Opinion: As Telehealth Expands, We Must Include Diverse Communities

Online Consultation with their Doctor
Photo by Geber86/iStock.

Telehealth has proliferated as a result of COVID-19. Data from the federal Centers for Medicare and Medicaid show the number of telehealth visits nationwide in the early weeks of the pandemic skyrocketed to 1.7 million from just 13,000 the week before. This increase occurred in California as well.

The rise in telehealth has tremendous potential to improve the health of those who have historically lacked access to medical care. Low-income people and those living in rural or medically underserved areas can use telehealth to more easily connect to specialists and manage chronic conditions from home. Virtual visits, which have been shown as comparable to in-person visits for certain services, can ease patient burden in terms of transportation costs or lost wages due to time away from work.

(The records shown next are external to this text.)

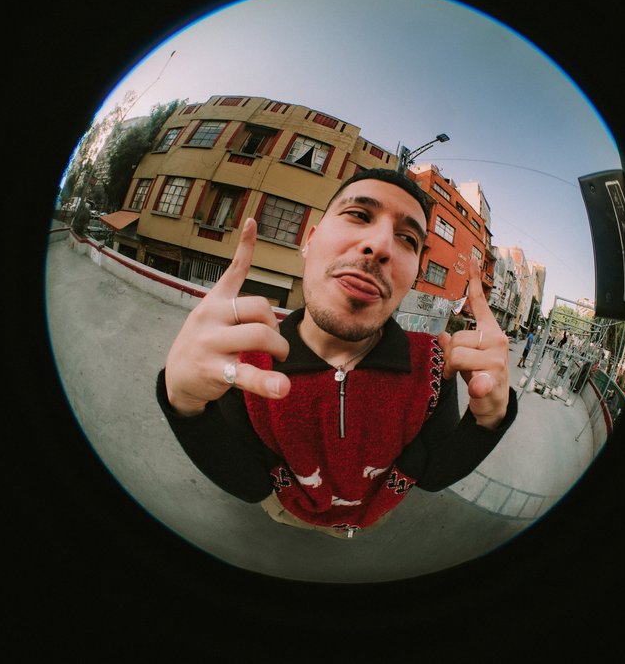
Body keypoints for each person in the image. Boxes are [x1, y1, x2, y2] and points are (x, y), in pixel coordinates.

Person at [157, 168, 517, 539]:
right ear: (310, 241)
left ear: (414, 274)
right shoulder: (246, 362)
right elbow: (251, 485)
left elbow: (432, 475)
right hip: (287, 512)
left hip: (373, 517)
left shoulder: (434, 364)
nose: (380, 246)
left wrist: (487, 421)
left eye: (407, 239)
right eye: (358, 215)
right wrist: (187, 408)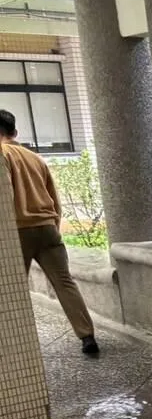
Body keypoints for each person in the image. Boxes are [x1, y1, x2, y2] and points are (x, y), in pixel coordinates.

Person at [1, 109, 98, 357]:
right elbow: (55, 200)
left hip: (17, 231)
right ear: (15, 132)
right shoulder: (37, 159)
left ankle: (16, 347)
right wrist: (53, 226)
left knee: (12, 290)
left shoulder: (2, 156)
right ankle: (87, 336)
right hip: (47, 228)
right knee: (65, 283)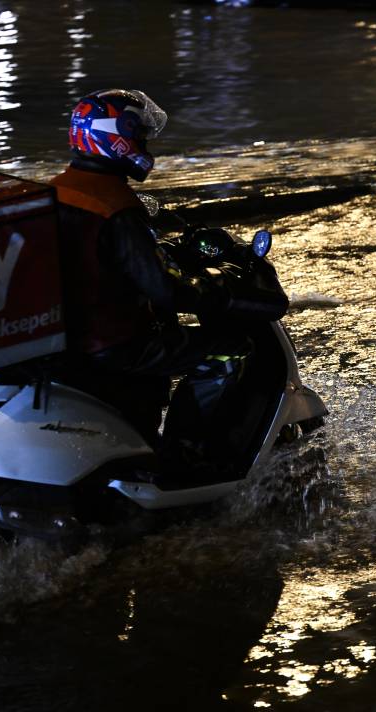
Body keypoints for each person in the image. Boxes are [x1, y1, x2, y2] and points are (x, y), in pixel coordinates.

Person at [49, 88, 250, 462]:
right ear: (117, 138)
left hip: (67, 336)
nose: (142, 141)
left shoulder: (58, 189)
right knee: (231, 350)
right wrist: (218, 286)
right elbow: (165, 289)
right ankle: (186, 452)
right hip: (111, 341)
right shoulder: (114, 205)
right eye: (138, 133)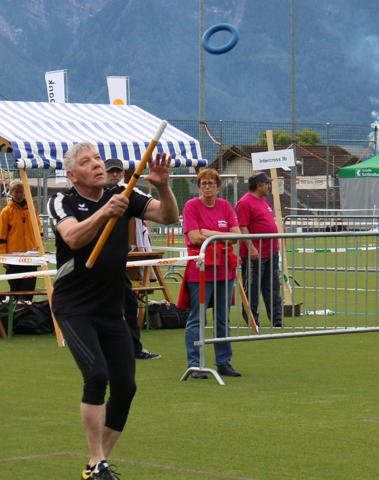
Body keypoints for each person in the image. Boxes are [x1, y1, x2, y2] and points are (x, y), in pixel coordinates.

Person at [48, 143, 178, 480]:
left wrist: (164, 187)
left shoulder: (122, 193)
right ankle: (97, 461)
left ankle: (97, 465)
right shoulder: (62, 201)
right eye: (86, 162)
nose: (96, 165)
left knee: (125, 387)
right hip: (74, 307)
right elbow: (73, 238)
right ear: (72, 175)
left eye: (97, 159)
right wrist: (105, 213)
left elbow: (168, 217)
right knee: (96, 376)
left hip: (111, 306)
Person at [178, 168, 242, 380]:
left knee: (223, 317)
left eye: (211, 183)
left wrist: (210, 234)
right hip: (201, 269)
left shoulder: (225, 206)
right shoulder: (191, 206)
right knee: (198, 317)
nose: (207, 187)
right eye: (203, 183)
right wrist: (221, 235)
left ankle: (223, 361)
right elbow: (195, 238)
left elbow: (236, 236)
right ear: (199, 186)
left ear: (218, 186)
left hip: (225, 268)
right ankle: (195, 364)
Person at [104, 158, 161, 360]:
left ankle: (134, 349)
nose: (114, 175)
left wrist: (162, 187)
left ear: (122, 174)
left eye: (117, 171)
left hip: (118, 265)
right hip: (93, 267)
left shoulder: (128, 194)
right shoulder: (93, 194)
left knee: (129, 305)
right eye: (110, 171)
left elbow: (164, 213)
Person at [236, 172, 283, 328]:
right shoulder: (244, 203)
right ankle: (251, 318)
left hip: (270, 252)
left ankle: (276, 317)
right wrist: (251, 248)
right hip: (255, 254)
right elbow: (243, 228)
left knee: (273, 286)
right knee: (252, 288)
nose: (269, 186)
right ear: (259, 186)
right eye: (267, 184)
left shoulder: (263, 200)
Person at [0, 179, 41, 301]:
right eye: (16, 192)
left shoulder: (32, 210)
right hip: (14, 258)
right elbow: (1, 237)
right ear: (11, 193)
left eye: (21, 192)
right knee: (15, 291)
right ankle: (14, 312)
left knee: (29, 291)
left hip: (31, 257)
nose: (19, 195)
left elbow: (39, 232)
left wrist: (39, 251)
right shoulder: (6, 212)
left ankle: (27, 311)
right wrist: (4, 258)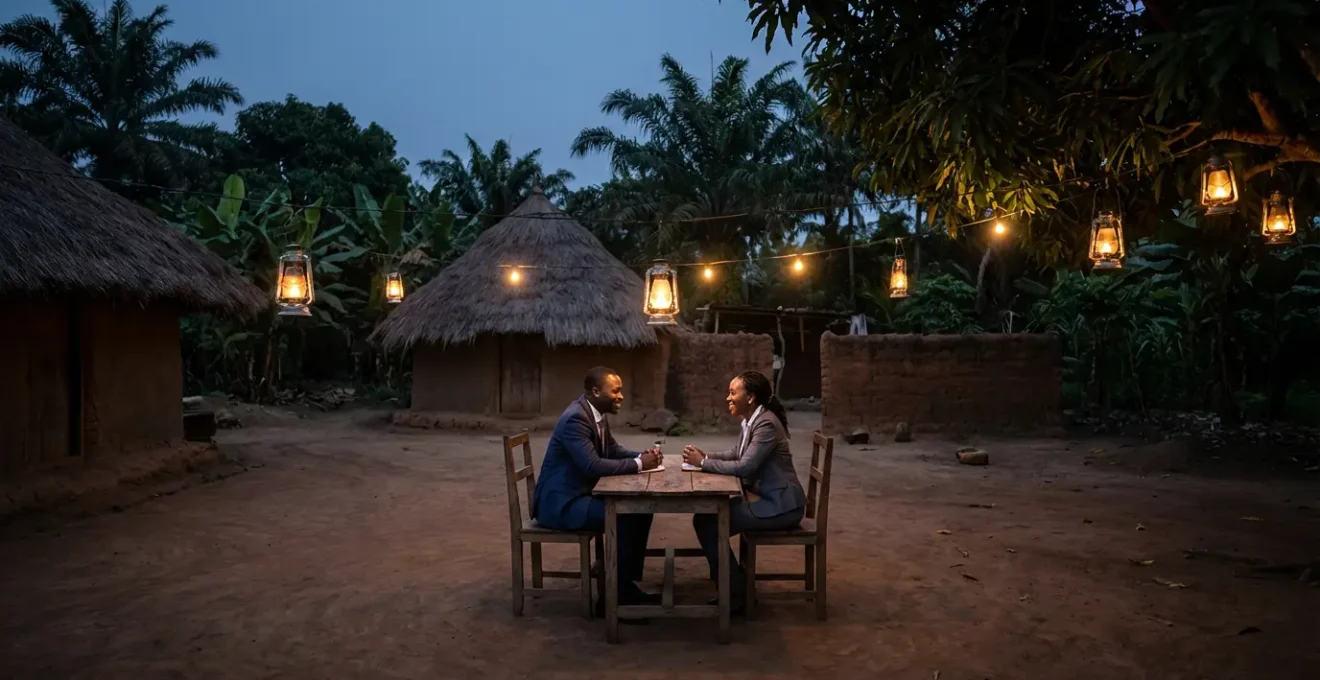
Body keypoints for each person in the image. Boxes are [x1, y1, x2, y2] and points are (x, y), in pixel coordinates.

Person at [533, 366, 663, 617]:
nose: (621, 396)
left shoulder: (595, 414)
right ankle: (613, 598)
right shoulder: (576, 419)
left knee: (642, 509)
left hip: (579, 496)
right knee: (626, 515)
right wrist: (639, 465)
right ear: (595, 392)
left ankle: (622, 585)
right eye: (615, 391)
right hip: (561, 504)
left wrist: (641, 456)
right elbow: (591, 465)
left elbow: (612, 450)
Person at [681, 370, 806, 612]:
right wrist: (704, 457)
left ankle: (735, 592)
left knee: (708, 523)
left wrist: (703, 464)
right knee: (706, 519)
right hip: (766, 499)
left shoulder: (766, 423)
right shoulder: (752, 420)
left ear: (750, 398)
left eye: (732, 392)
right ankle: (734, 587)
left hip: (781, 506)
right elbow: (736, 454)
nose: (728, 398)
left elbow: (745, 466)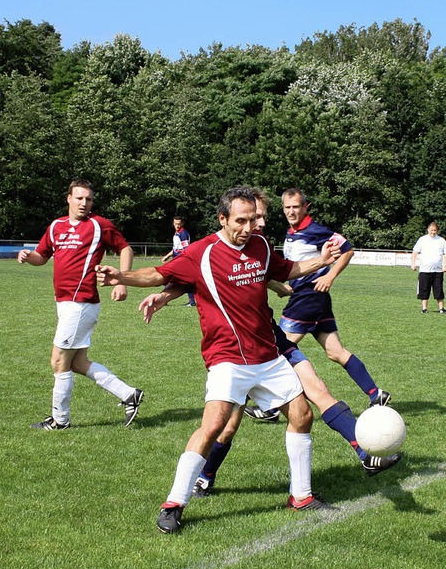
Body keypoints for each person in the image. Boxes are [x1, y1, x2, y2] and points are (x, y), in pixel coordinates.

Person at [97, 187, 342, 534]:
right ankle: (174, 503)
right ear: (223, 219)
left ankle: (301, 496)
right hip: (227, 357)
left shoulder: (260, 245)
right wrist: (122, 276)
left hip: (268, 356)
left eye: (252, 220)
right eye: (240, 221)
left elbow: (288, 269)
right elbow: (159, 273)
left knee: (302, 416)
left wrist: (323, 259)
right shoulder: (202, 252)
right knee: (212, 426)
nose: (247, 227)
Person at [140, 189, 401, 499]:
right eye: (254, 216)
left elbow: (272, 274)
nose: (259, 223)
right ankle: (204, 478)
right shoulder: (235, 244)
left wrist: (296, 277)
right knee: (228, 422)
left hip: (269, 335)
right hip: (247, 342)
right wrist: (164, 295)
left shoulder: (258, 244)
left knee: (313, 391)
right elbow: (197, 277)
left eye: (261, 217)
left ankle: (362, 451)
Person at [17, 179, 144, 430]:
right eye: (79, 198)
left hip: (81, 302)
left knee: (58, 361)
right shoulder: (56, 226)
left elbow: (125, 248)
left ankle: (60, 421)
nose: (84, 203)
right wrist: (27, 256)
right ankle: (129, 394)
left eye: (88, 199)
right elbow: (42, 257)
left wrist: (122, 280)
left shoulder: (99, 225)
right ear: (69, 199)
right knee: (76, 363)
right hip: (64, 302)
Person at [279, 188, 390, 407]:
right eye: (287, 207)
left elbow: (347, 250)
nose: (291, 211)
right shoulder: (291, 232)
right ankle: (376, 394)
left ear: (305, 207)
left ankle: (272, 407)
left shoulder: (315, 230)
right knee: (336, 352)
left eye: (295, 207)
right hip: (314, 300)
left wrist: (330, 275)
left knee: (278, 351)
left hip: (308, 299)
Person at [411, 221, 446, 314]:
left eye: (435, 230)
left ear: (437, 230)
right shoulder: (422, 240)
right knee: (424, 289)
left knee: (439, 290)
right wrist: (413, 263)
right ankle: (424, 309)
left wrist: (444, 265)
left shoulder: (442, 241)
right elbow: (415, 252)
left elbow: (445, 254)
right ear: (428, 229)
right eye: (431, 230)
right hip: (424, 270)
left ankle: (441, 309)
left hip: (438, 270)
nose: (433, 232)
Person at [161, 216, 195, 306]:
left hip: (180, 260)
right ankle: (191, 301)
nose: (177, 226)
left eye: (179, 224)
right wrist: (167, 256)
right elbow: (176, 248)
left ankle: (163, 299)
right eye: (176, 224)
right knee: (172, 278)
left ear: (182, 224)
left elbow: (186, 249)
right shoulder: (177, 233)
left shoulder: (183, 234)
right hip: (176, 259)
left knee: (169, 277)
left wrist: (183, 261)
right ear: (173, 224)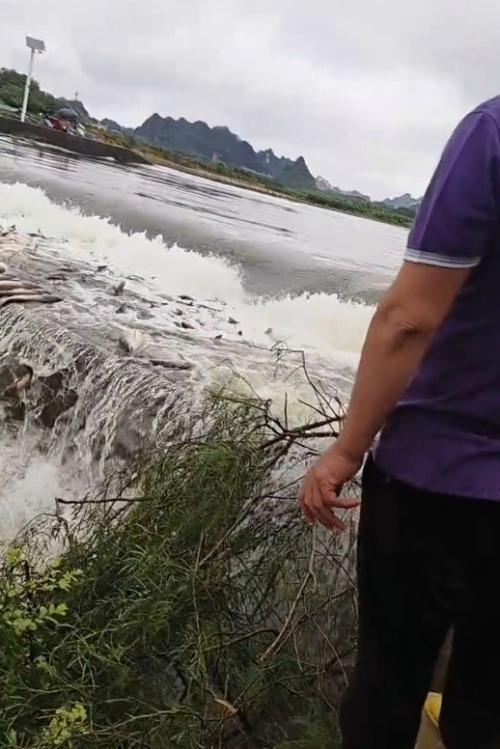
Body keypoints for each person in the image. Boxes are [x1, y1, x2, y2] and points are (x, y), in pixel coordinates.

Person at [300, 97, 500, 749]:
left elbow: (408, 319)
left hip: (433, 480)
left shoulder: (492, 133)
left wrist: (344, 452)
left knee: (388, 687)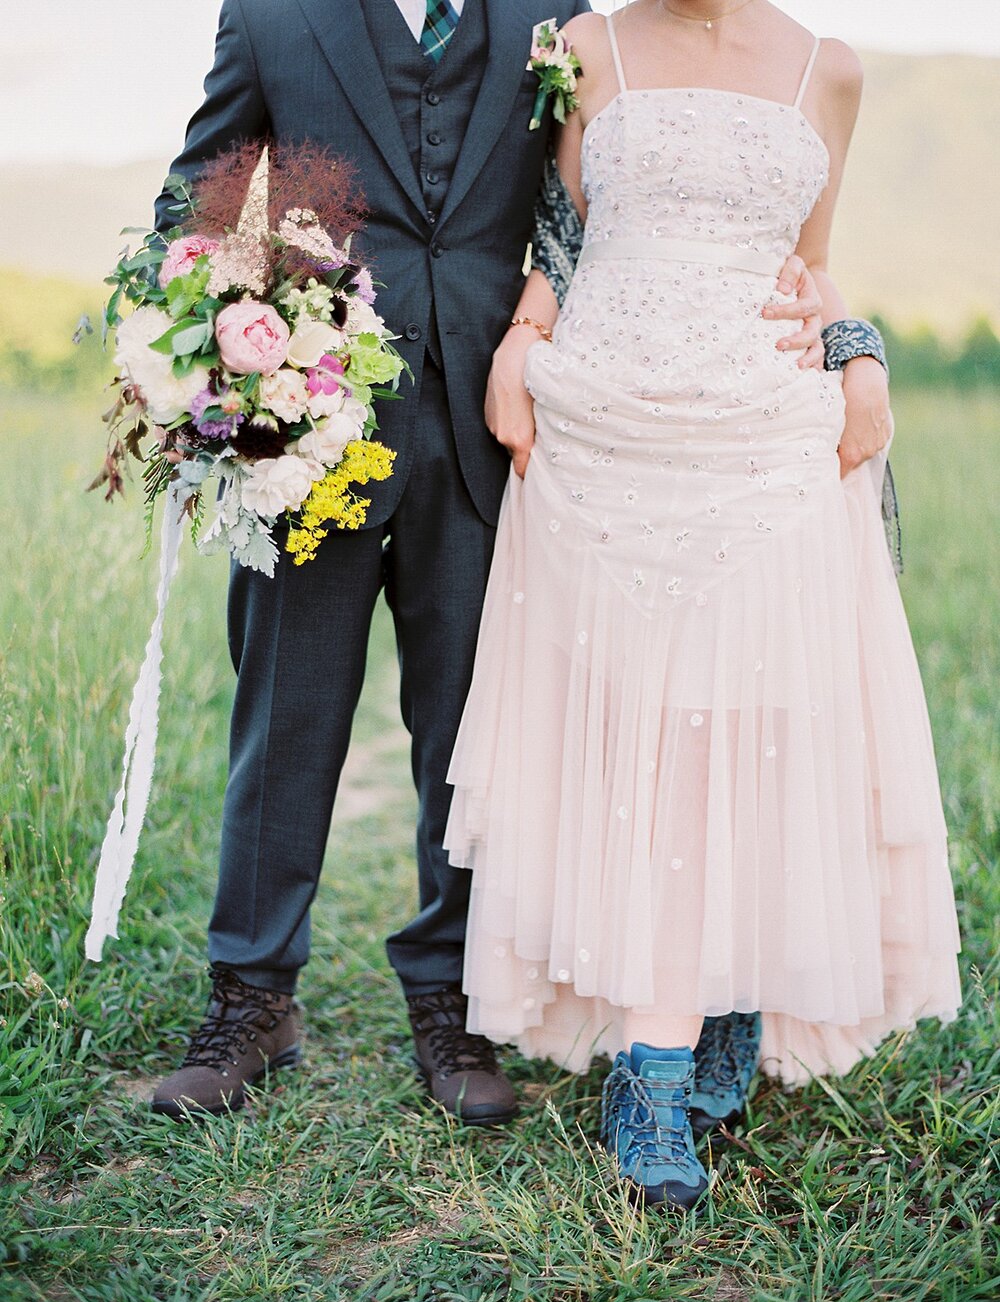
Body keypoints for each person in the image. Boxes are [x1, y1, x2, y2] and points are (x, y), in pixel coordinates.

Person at [148, 0, 864, 1128]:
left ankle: (452, 1003)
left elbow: (591, 217)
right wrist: (210, 360)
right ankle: (251, 998)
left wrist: (840, 337)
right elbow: (199, 201)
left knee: (467, 726)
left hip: (504, 427)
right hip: (308, 426)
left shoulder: (553, 21)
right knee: (282, 713)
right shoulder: (274, 15)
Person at [445, 0, 961, 1208]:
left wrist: (860, 350)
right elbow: (560, 234)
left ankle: (726, 984)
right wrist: (523, 337)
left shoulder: (829, 69)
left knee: (748, 718)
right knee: (645, 736)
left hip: (762, 429)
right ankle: (654, 1059)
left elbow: (811, 264)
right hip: (607, 431)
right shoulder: (583, 48)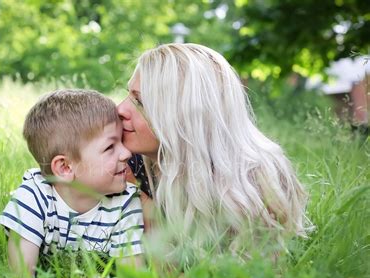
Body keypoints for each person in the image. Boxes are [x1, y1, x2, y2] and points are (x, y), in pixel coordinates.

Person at [118, 43, 308, 257]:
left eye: (140, 101)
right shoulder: (125, 165)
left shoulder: (256, 182)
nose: (120, 109)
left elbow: (255, 276)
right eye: (129, 96)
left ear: (186, 115)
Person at [0, 89, 144, 277]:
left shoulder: (126, 203)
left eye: (121, 142)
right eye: (110, 147)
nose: (127, 154)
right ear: (65, 167)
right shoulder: (33, 197)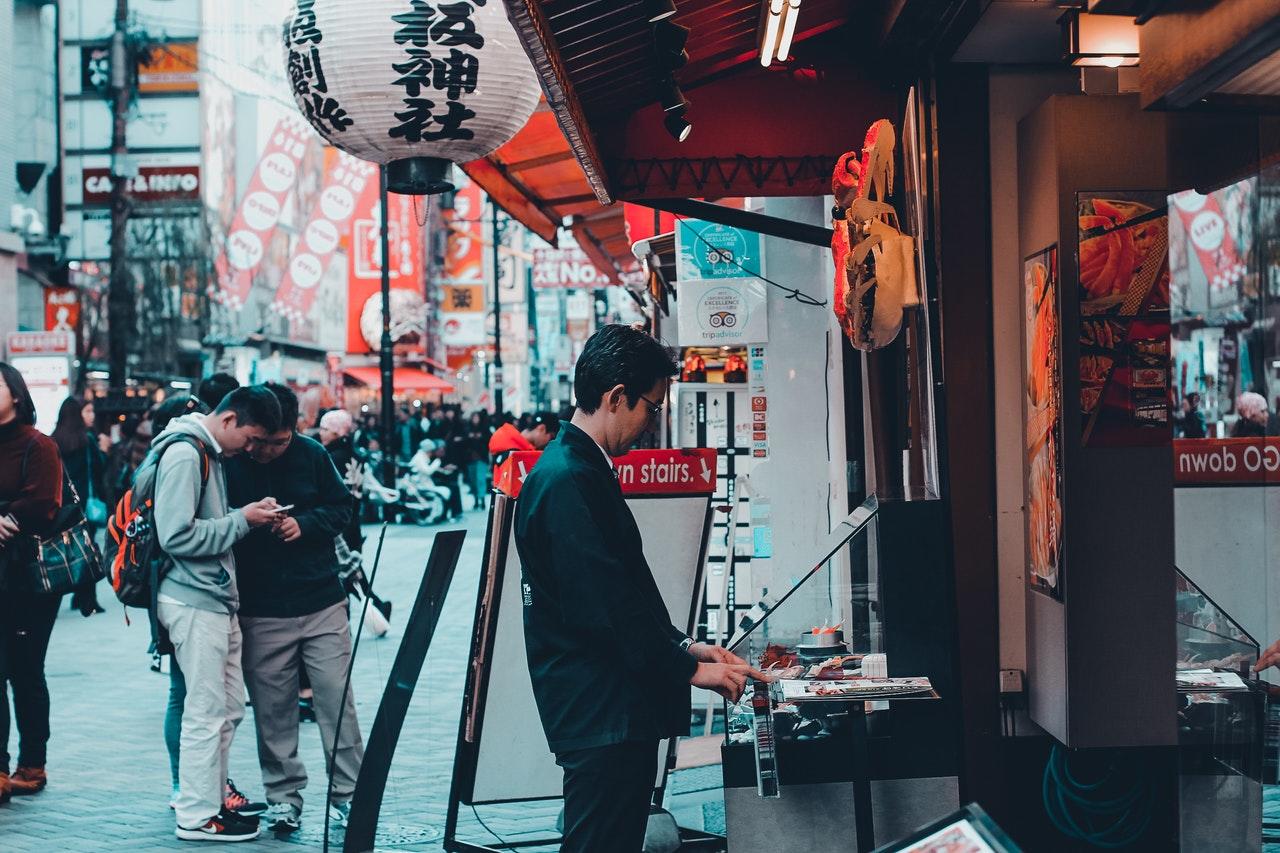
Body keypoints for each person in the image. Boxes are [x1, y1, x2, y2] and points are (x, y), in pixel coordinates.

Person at [514, 326, 768, 852]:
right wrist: (690, 667)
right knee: (600, 842)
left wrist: (685, 646)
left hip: (608, 702)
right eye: (651, 407)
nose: (652, 423)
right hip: (599, 706)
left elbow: (624, 592)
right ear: (615, 398)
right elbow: (604, 605)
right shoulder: (567, 478)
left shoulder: (579, 468)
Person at [226, 384, 365, 835]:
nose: (267, 451)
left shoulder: (310, 454)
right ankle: (283, 797)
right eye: (260, 441)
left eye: (278, 441)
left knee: (336, 700)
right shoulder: (232, 461)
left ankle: (349, 794)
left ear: (294, 430)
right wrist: (247, 520)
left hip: (321, 599)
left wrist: (303, 525)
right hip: (261, 606)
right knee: (273, 710)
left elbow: (342, 507)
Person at [154, 385, 285, 843]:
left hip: (212, 598)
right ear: (228, 420)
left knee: (226, 708)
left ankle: (211, 804)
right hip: (193, 598)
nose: (251, 449)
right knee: (207, 711)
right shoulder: (187, 454)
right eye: (250, 437)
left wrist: (241, 516)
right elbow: (175, 535)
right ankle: (195, 815)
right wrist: (241, 521)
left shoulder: (207, 453)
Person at [0, 363, 65, 803]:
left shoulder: (38, 446)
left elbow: (43, 504)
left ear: (16, 395)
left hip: (28, 579)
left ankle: (32, 762)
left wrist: (8, 514)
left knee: (24, 669)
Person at [51, 396, 108, 615]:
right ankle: (87, 599)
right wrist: (104, 451)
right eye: (88, 412)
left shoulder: (53, 440)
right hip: (82, 504)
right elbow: (97, 468)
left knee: (61, 549)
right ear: (77, 415)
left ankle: (64, 592)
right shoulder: (87, 441)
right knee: (86, 550)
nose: (92, 416)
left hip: (60, 505)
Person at [488, 411, 561, 465]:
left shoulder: (507, 443)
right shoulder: (517, 454)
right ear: (541, 428)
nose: (550, 442)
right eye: (551, 437)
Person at [464, 411, 492, 510]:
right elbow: (464, 442)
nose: (475, 419)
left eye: (477, 417)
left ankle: (482, 500)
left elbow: (489, 442)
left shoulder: (485, 429)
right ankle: (476, 500)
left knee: (481, 479)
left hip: (481, 458)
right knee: (473, 481)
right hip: (470, 458)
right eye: (474, 417)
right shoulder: (467, 429)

But this rapid deployment of technology has not fully accounted for the needs of Black and indigenous Californians, or other people of color, including those with limited English proficiency or disabilities. A recent evaluation at UCSF medical center and Zuckerberg San Francisco General Hospital for example, found that while video and telephone visits increased during a two-week period during COVID-19, compared to the same timeframe before the pandemic, the proportion of visits by people at risk for limited digital literacy decreased significantly. This group includes seniors, patients who don’t speak English and those with Medicare or Medicaid.

Since before COVID-19, we’ve known that structural racism in health care creates and perpetuates deep inequities that manifest in higher rates of uninsurance, lack of access to health providers, negative experiences in health care and poorer health outcomes. Moreover, people of color are underrepresented in health professions, resulting in frequent cultural and linguistic incongruence between consumers and providers.

So how can we ensure that the rapid adoption of telehealth adequately addresses these deeply entrenched racial inequities without leaving our communities behind?

The California Pan-Ethnic Health Network (CPEHN) fielded an online consumer experience survey in English, Spanish, Chinese and Korean to try to understand the experiences people of color and those with limited English proficiency have when accessing telehealth.

Survey respondents overwhelmingly reported satisfaction with telehealth. Nearly 90 percent of Black respondents, for example, reported satisfaction with their telehealth visit overall and equal or greater satisfaction with telehealth than with in-person medical care. These findings were corroborated by a recent California Health Care Foundation survey of low-income consumers which found similarly high patient satisfaction rates.

While this data points to the promise of telehealth, our survey found  there are also significant challenges to overcome in order to ensure that any longer-term shift to telehealth lessens disparate access and improves health equity. These include:

  • Technology Education: We must equip consumers, especially those less adept at using technology, such as seniors, with the education, preparation and assistance to ensure they can comfortably use telehealth. Forty percent of consumers surveyed reported they did not receive any instruction from their provider on how to prepare for or access their telehealth appointment.
  • Access to Technology: Future policymaking must view access to technology, including broadband and phone minutes, as a health equity issue. People with low incomes, those living in rural areas, and Black and Latino households are more likely to lack a broadband subscription. In our survey, 62 percent of Latinx respondents reported they do not have a strong enough internet connection to access telehealth.
  • Telehealth Parity: Expansion plans for telehealth must consider coverage, payment and the adoption of virtual care teams. Health insurers should be required to provide coverage for telehealth visits in parity with in-person visits, and provide adequate coverage for equipment such as smart tablets, blood pressure cuffs and scales to monitor health conditions remotely.

Telehealth provides more opportunities for patients to access care at a time and place that is convenient to them, potentially eliminating some barriers like transportation, time away from work and child care. Patients could also have access to broader and more culturally aware providers. A Korean-speaking patient in Sacramento could have a virtual visit with a Korean-speaking provider in Los Angeles, for example.

Telehealth adoption holds great potential for health equity — but it must be designed with diverse communities in mind.

Kiran Savage-Sangwan is the executive director of the California Pan Ethnic Health Network, a statewide health advocacy organization focused on addressing racial and ethnic health disparities.